Pickwick: elogio de los traductores

La ciudad y los días

07 de diciembre 2024 - 03:07

Una de las muchas mentiras que a fuerza de repetirse pasan por ser verdad, emponzoñando una actividad admirable, sacrificada y necesaria, es la de “traduttore, traditore”. Tan cierto como que lo ideal es leer a los autores en su lengua original es que nadie, por muy políglota que sea, domina todas las lenguas de la antigüedad y el presente. La labor del traductor es esencial en la historia de la cultura desde que en el siglo III a. C. Ptolomeo II mandó traducir el Pentateuco al griego a setenta y dos sabios –de ahí que se conozca como la Septuaginta o Biblia de los Setenta– asesorados por estudiosos judíos que llamó a Alejandría, o el coetáneo Livio Andrónico tradujo Homero al latín, hasta la última traducción que hoy nos permite leer autores cuyas lenguas desconocemos, pasando por la traducción de la Biblia al latín en el siglo IV por San Jerónimo, patrono de los traductores, o al español por el jerónimo convertido al protestantismo –santos y herejes traductores de la mano– Casiodoro de Reina, cuya Biblia del Oso fue publicada en Basilea en 1569.
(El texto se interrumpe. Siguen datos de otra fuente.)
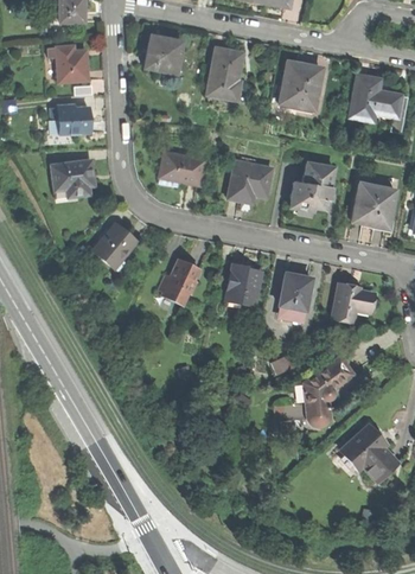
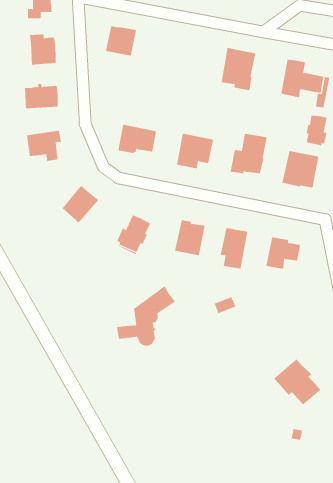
building: [208,47,242,98] -> none
building: none -> [306,115,327,146]
building: [283,355,353,426] -> [116,285,176,346]

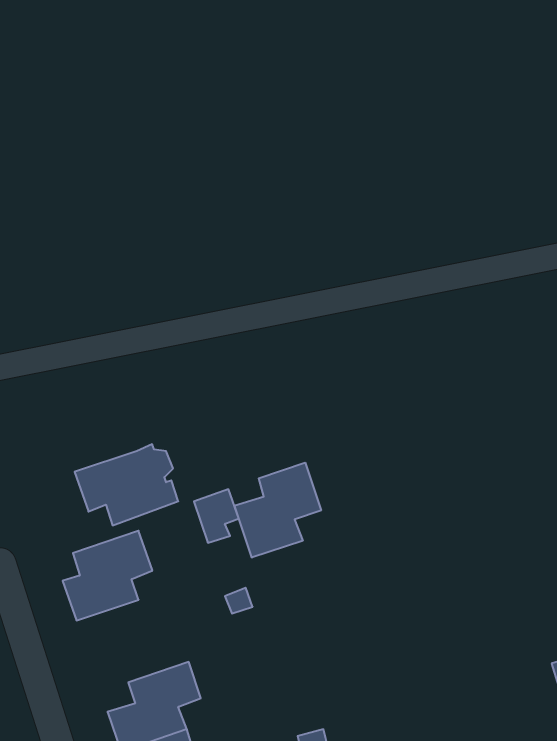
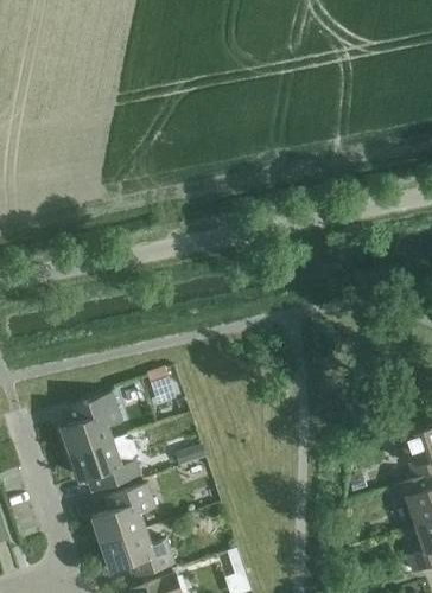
building: [75,444,178,525] -> [69,438,140,493]
building: [234,463,321,558] -> none

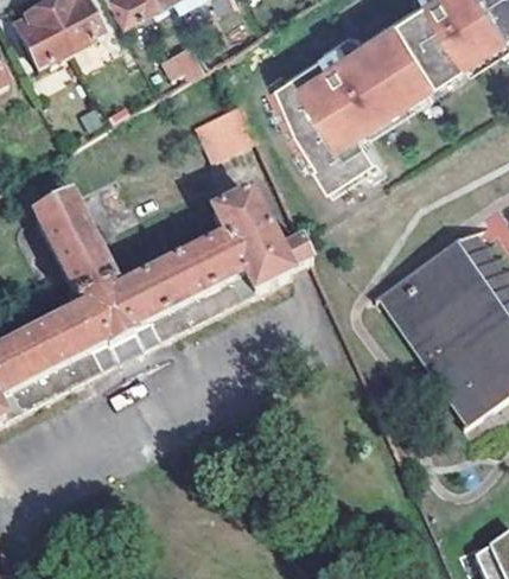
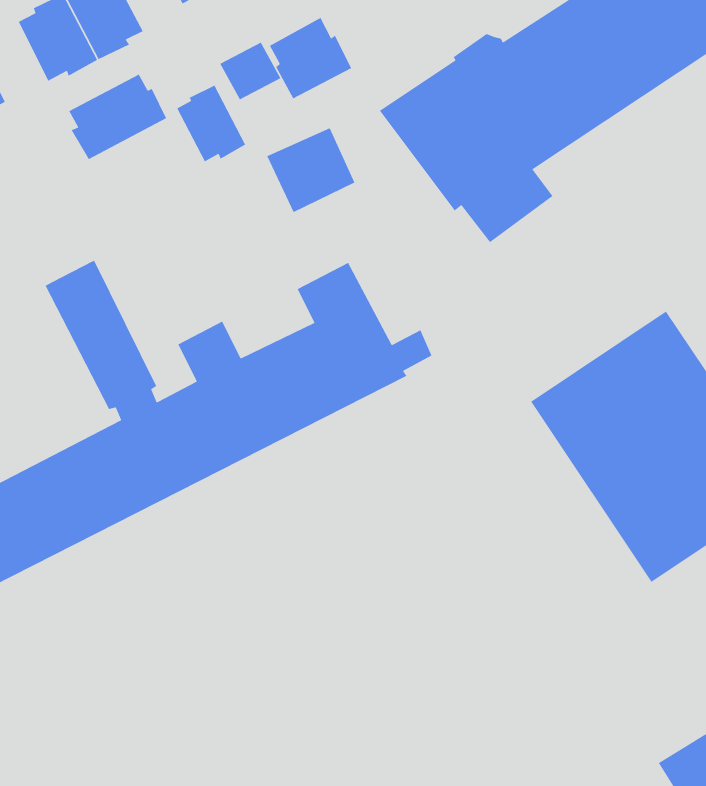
building: none -> [269,17,352,100]
building: none -> [68,74,167,160]
building: none -> [176,85,246,162]

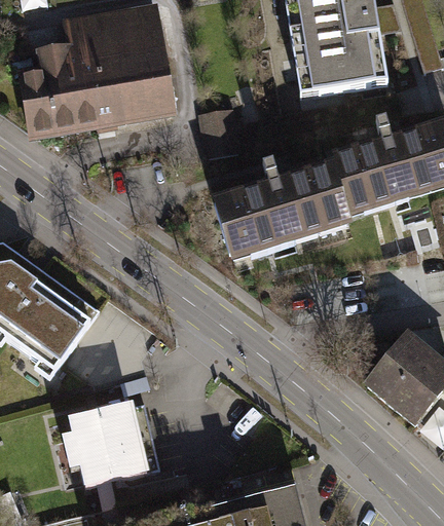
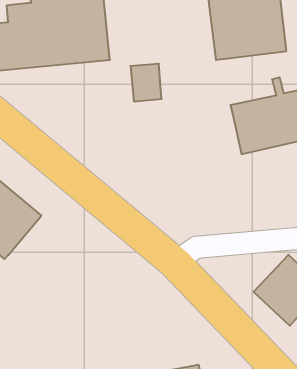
building: [213,163,344,261] -> none
building: [67,404,159,491] -> none

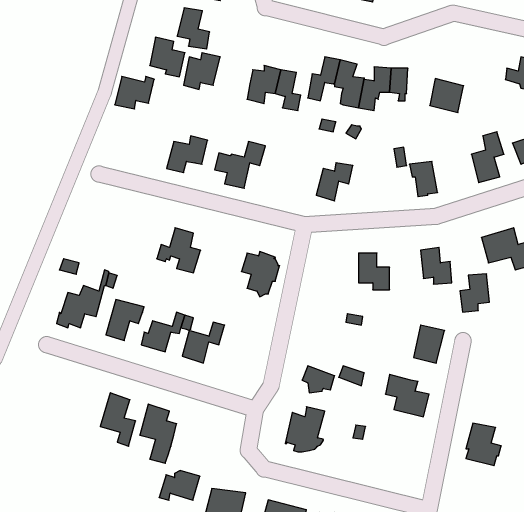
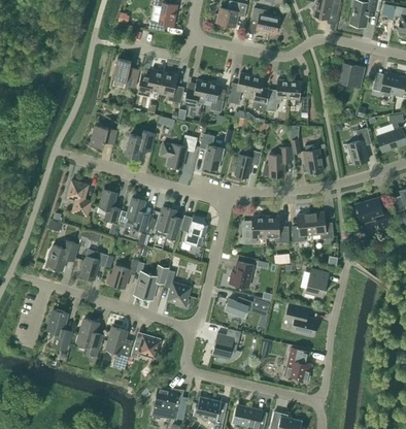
building: [177,8,210,49] -> [160,72,183,102]
building: [115,76,154,109] -> [90,124,119,147]
building: [430,79,464,113] -> [340,62,365,87]
building: none -> [200,133,225,170]
building: none -> [262,146,293,176]
building: none -> [67,179,92,216]
building: none -> [98,189,120,221]
building: none -> [155,206,182,239]
building: none -> [242,216,266,242]
building: [460,274,489,312] -> [292,213,313,241]
building: none -> [230,261,253,287]
building: none -> [165,270,192,307]
building: none -> [47,309,72,349]
building: [466,423,501,466] -> [286,348,312,378]
building: [159,471,200,500] -> [131,336,161,358]

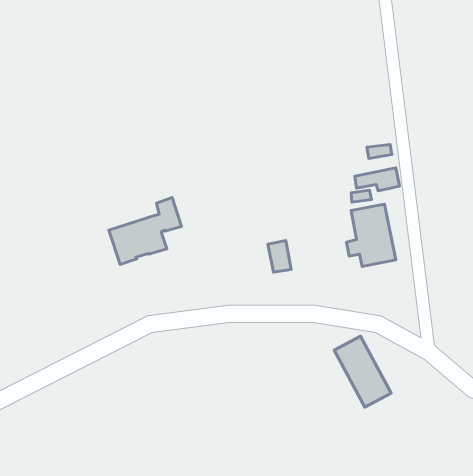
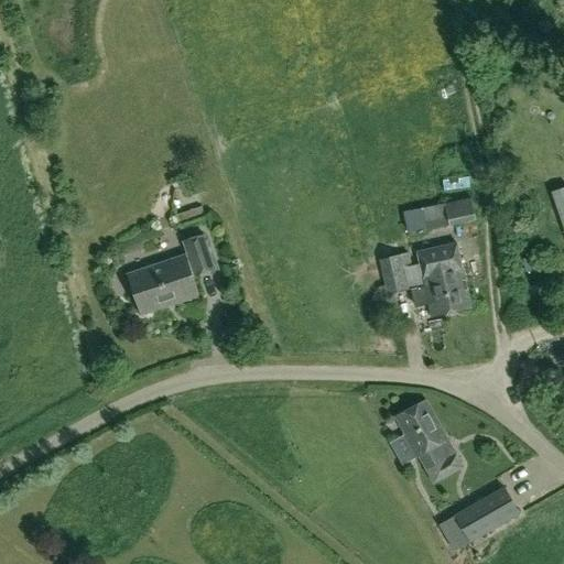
building: [268,241,291,272] -> [378,254,405,292]
building: none -> [436,488,517,552]

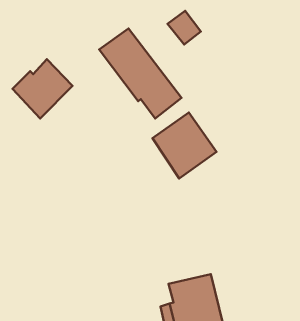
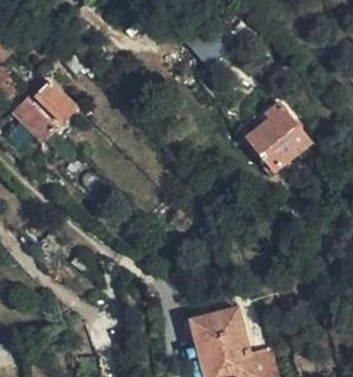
building: [99,28,181,119] -> none
building: [152,112,217,178] -> [241,101,308,170]

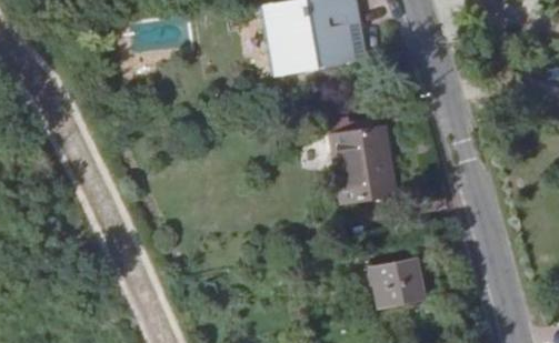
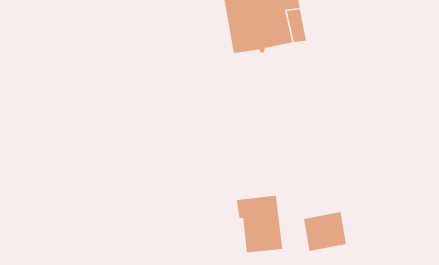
building: [338,127,395,196] -> [236,195,283,253]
Dicho sea en homenaje a José Méndez Herrera (1904-1986), primer traductor español de las obras completas de Dickens que Aguilar editó entre 1948 y 1952, ayudado por otro gran traductor, Armando Lázaro Ros (1886-1962), que tradujo Tiempos difíciles y algunas obras breves (a él hay que agradecer, también para Aguilar, la traducción de las obras completas de Conan Doyle).

Releo estos días de alhucema la deliciosa traducción que Méndez Herrera hizo de Los papeles póstumos del club Pickwick en la edición de Aguilar que me acompaña desde hace 53 años. Su primer traductor fue Pérez Galdós, que lo tradujo del francés en 1868 –con 24 años, la misma edad que tenía Dickens cuando la escribió– para su publicación por entregas en La Nación”, con más entusiasmo dickensiano –cuando vio su tumba en Westminster escribió: “contemplé aquel nombre con arrobamiento místico: consideraba yo a Carlos Dickens como mi maestro más amado”– que acierto. Se considera la mejor la del gran José María Valverde para Planeta en 1963, que he leído muchas veces. Pero la mía, por ser la primera que leí, por tener en las manos aquel volumen de Aguilar que ha ido envejeciendo conmigo, es la de Méndez Herrera que releo estos días, víctima feliz, como escribió Cortázar, de “esa recurrente nostalgia de Pickwick que me asalta cada tantos años”.